Disumbrationism was a hoax masquerading as an art movement that was launched in 1924 by Paul Jordan-Smith, a novelist, Latin scholar, and authority on Robert Burton from Los Angeles, California.
Annoyed at the cold reception his wife's realistic still lifes had received from an art exhibition jury, Jordan-Smith sought revenge by styling himself as "Pavel Jerdanowitch" (Cyrillic: Па́вел Йердaновић), a variation on his own name, and entering a blurry, badly painted picture of a Pacific islander woman brandishing a banana skin, under the title "Exaltation". He made a suitably dark and brooding photograph of himself as Jerdanowitch, and submitted the work to the same group of critics as representative of the new school, "Disumbrationism." He explained "Exaltation" as a symbol of "breaking the shackles of womanhood."[1] To his dismay, if not to his surprise, the Disumbrationist daub won praise from the critics who had belittled his wife's realistic painting.
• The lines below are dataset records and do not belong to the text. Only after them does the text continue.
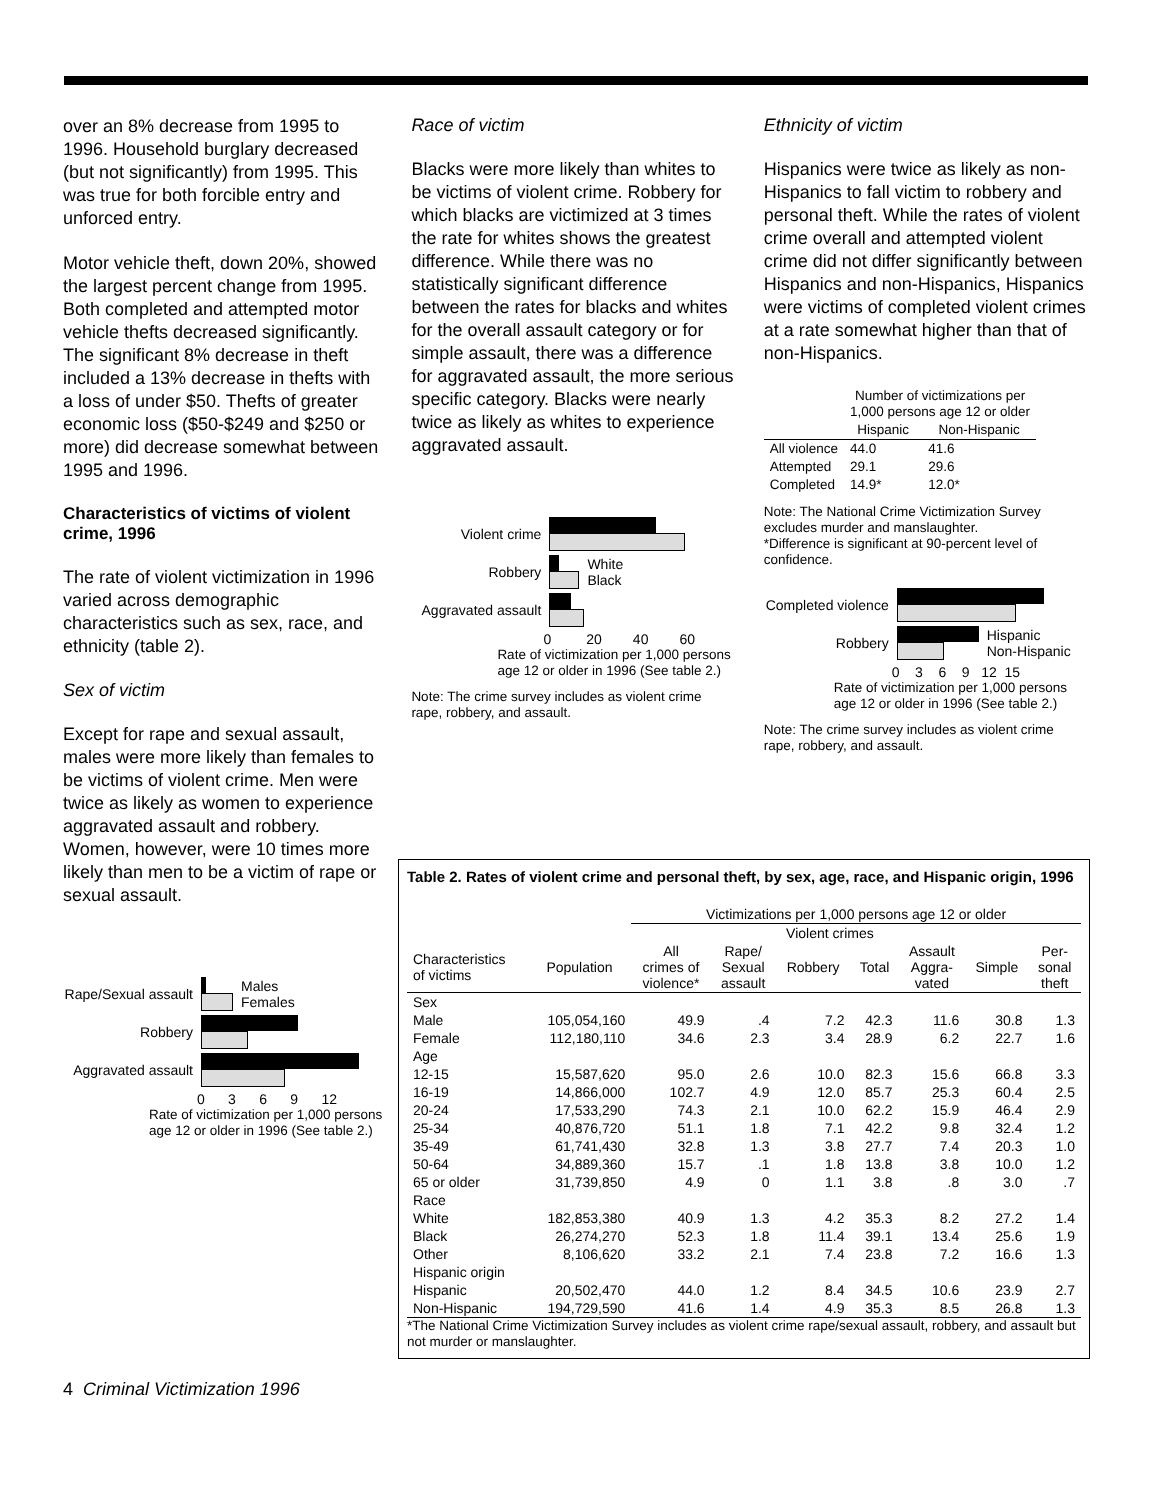over an 8% decrease from 1995 to 1996. Household burglary decreased (but not significantly) from 1995. This was true for both forcible entry and unforced entry.
Motor vehicle theft, down 20%, showed the largest percent change from 1995. Both completed and attempted motor vehicle thefts decreased significantly. The significant 8% decrease in theft included a 13% decrease in thefts with a loss of under $50. Thefts of greater economic loss ($50-$249 and $250 or more) did decrease somewhat between 1995 and 1996.
Characteristics of victims of violent crime, 1996
The rate of violent victimization in 1996 varied across demographic characteristics such as sex, race, and ethnicity (table 2).
Sex of victim
Except for rape and sexual assault, males were more likely than females to be victims of violent crime. Men were twice as likely as women to experience aggravated assault and robbery. Women, however, were 10 times more likely than men to be a victim of rape or sexual assault.
Rape/Sexual assault
Males
Females
Robbery
Aggravated assault
0 3 6 9 12
Rate of victimization per 1,000 persons age 12 or older in 1996 (See table 2.)
Race of victim
Blacks were more likely than whites to be victims of violent crime. Robbery for which blacks are victimized at 3 times the rate for whites shows the greatest difference. While there was no statistically significant difference between the rates for blacks and whites for the overall assault category or for simple assault, there was a difference for aggravated assault, the more serious specific category. Blacks were nearly twice as likely as whites to experience aggravated assault.
Violent crime
Robbery
White
Black
Aggravated assault
0 20 40 60
Rate of victimization per 1,000 persons age 12 or older in 1996 (See table 2.)
Note: The crime survey includes as violent crime rape, robbery, and assault.
Ethnicity of victim
Hispanics were twice as likely as non-Hispanics to fall victim to robbery and personal theft. While the rates of violent crime overall and attempted violent crime did not differ significantly between Hispanics and non-Hispanics, Hispanics were victims of completed violent crimes at a rate somewhat higher than that of non-Hispanics.
| | Number of victimizations per 1,000 persons age 12 or older | |
| --- | --- | --- |
| | Hispanic | Non-Hispanic |
| All violence | 44.0 | 41.6 |
| Attempted | 29.1 | 29.6 |
| Completed | 14.9* | 12.0* |
Note: The National Crime Victimization Survey excludes murder and manslaughter.
*Difference is significant at 90-percent level of confidence.
Completed violence
Robbery
Hispanic
Non-Hispanic
0 3 6 9 12 15
Rate of victimization per 1,000 persons age 12 or older in 1996 (See table 2.)
Note: The crime survey includes as violent crime rape, robbery, and assault.
Table 2. Rates of violent crime and personal theft, by sex, age, race, and Hispanic origin, 1996
| | | Victimizations per 1,000 persons age 12 or older | | | | | | |
| --- | --- | --- | --- | --- | --- | --- | --- | --- |
| | | Violent crimes | | | | | | |
| Characteristics of victims | Population | All crimes of violence* | Rape/ Sexual assault | Robbery | Total | Assault Aggra- vated | Simple | Per- sonal theft |
| Sex | | | | | | | | |
| Male | 105,054,160 | 49.9 | .4 | 7.2 | 42.3 | 11.6 | 30.8 | 1.3 |
| Female | 112,180,110 | 34.6 | 2.3 | 3.4 | 28.9 | 6.2 | 22.7 | 1.6 |
| Age | | | | | | | | |
| 12-15 | 15,587,620 | 95.0 | 2.6 | 10.0 | 82.3 | 15.6 | 66.8 | 3.3 |
| 16-19 | 14,866,000 | 102.7 | 4.9 | 12.0 | 85.7 | 25.3 | 60.4 | 2.5 |
| 20-24 | 17,533,290 | 74.3 | 2.1 | 10.0 | 62.2 | 15.9 | 46.4 | 2.9 |
| 25-34 | 40,876,720 | 51.1 | 1.8 | 7.1 | 42.2 | 9.8 | 32.4 | 1.2 |
| 35-49 | 61,741,430 | 32.8 | 1.3 | 3.8 | 27.7 | 7.4 | 20.3 | 1.0 |
| 50-64 | 34,889,360 | 15.7 | .1 | 1.8 | 13.8 | 3.8 | 10.0 | 1.2 |
| 65 or older | 31,739,850 | 4.9 | 0 | 1.1 | 3.8 | .8 | 3.0 | .7 |
| Race | | | | | | | | |
| White | 182,853,380 | 40.9 | 1.3 | 4.2 | 35.3 | 8.2 | 27.2 | 1.4 |
| Black | 26,274,270 | 52.3 | 1.8 | 11.4 | 39.1 | 13.4 | 25.6 | 1.9 |
| Other | 8,106,620 | 33.2 | 2.1 | 7.4 | 23.8 | 7.2 | 16.6 | 1.3 |
| Hispanic origin | | | | | | | | |
| Hispanic | 20,502,470 | 44.0 | 1.2 | 8.4 | 34.5 | 10.6 | 23.9 | 2.7 |
| Non-Hispanic | 194,729,590 | 41.6 | 1.4 | 4.9 | 35.3 | 8.5 | 26.8 | 1.3 |
*The National Crime Victimization Survey includes as violent crime rape/sexual assault, robbery, and assault but not murder or manslaughter.
4 Criminal Victimization 1996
More Disumbrationist paintings followed: a composition of zig-zag lines and eyeballs he called "Illumination"; a garish picture of a black woman doing laundry which he called "Aspiration", and which a critic praised as "a delightful jumble of Gauguin, Pop Hart and Negro minstrelsy, with a lot of Jerdanowitch individuality." "Gination" was an ugly, lopsided portrait; and a painting named "Adoration", of a woman worshipping an immense phallic idol, was exhibited in 1927.
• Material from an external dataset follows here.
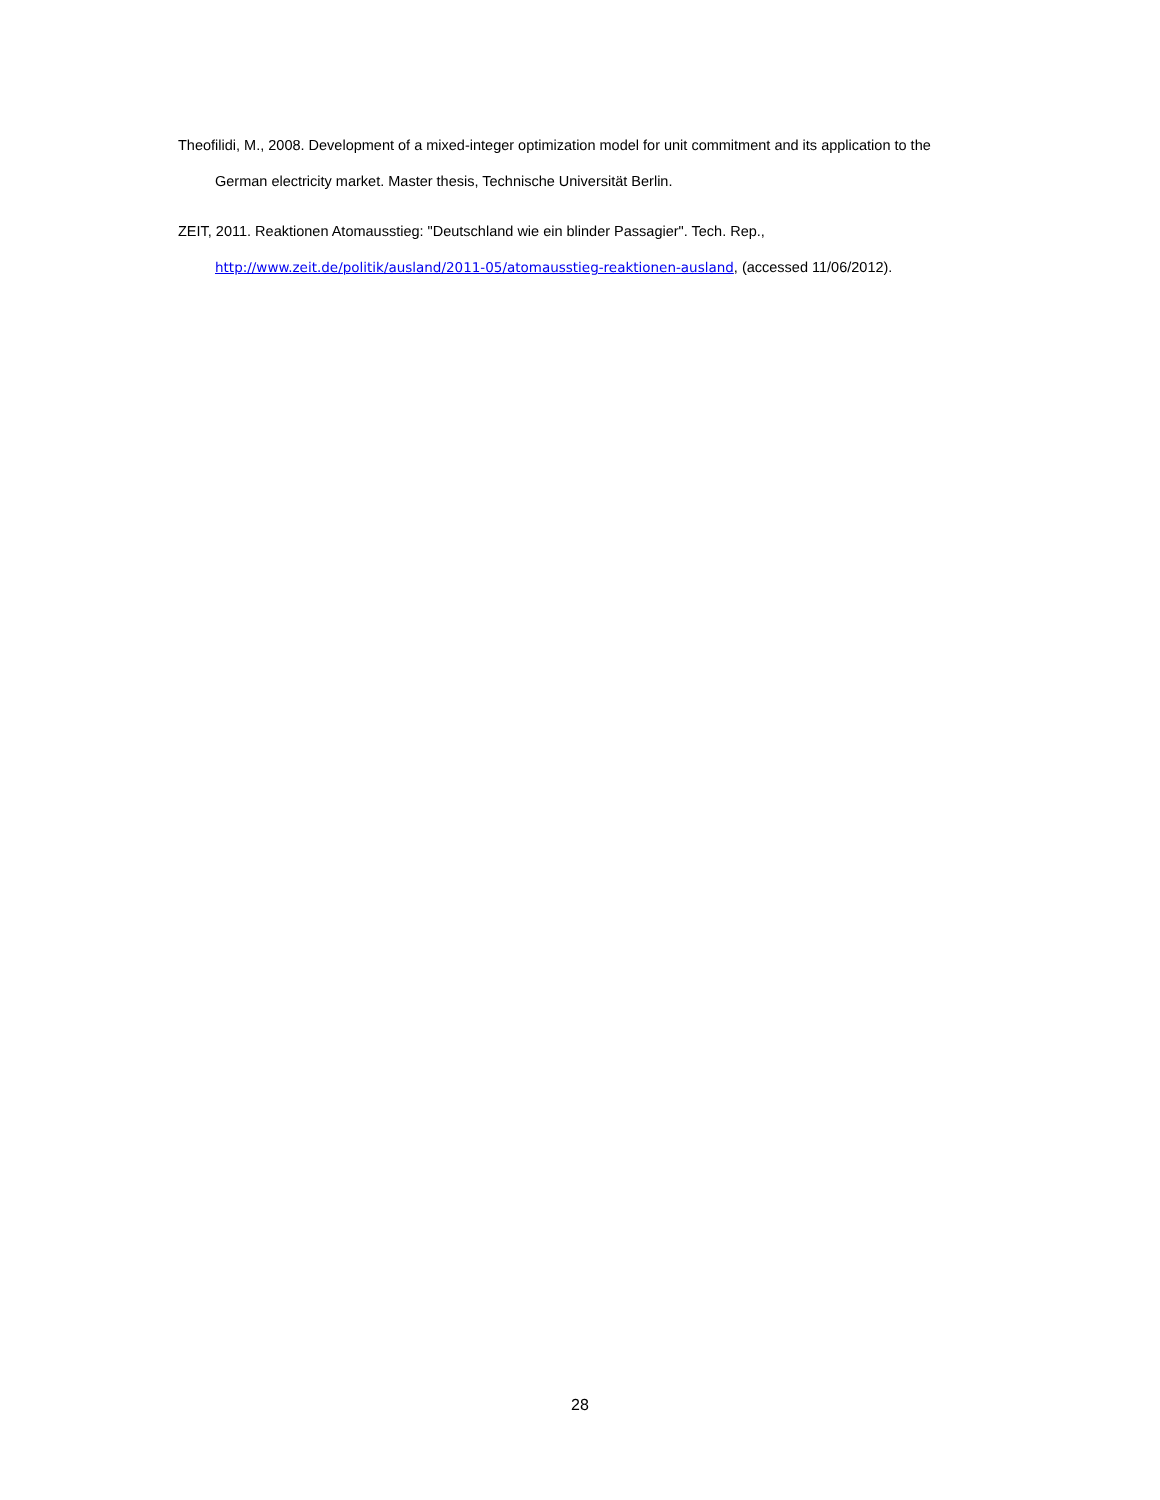Theofilidi, M., 2008. Development of a mixed-integer optimization model for unit commitment and its application to the German electricity market. Master thesis, Technische Universität Berlin.
ZEIT, 2011. Reaktionen Atomausstieg: "Deutschland wie ein blinder Passagier". Tech. Rep.,
http://www.zeit.de/politik/ausland/2011-05/atomausstieg-reaktionen-ausland, (accessed 11/06/2012).
28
The same year, Jordan-Smith confessed to the Los Angeles Times that the Disumbrationist paintings were meant as a spoof.
Since 2006 there has been held a yearly a painting contest in memory of Paul Jordan-Smith and the disumbrationist school of arts: the "International Pavel Jerdanowitch Painting contest". The winners were Kurt Hinterbichler in 2006, kunst/gruppe olga in 2007 and Olga Krolik in 2008.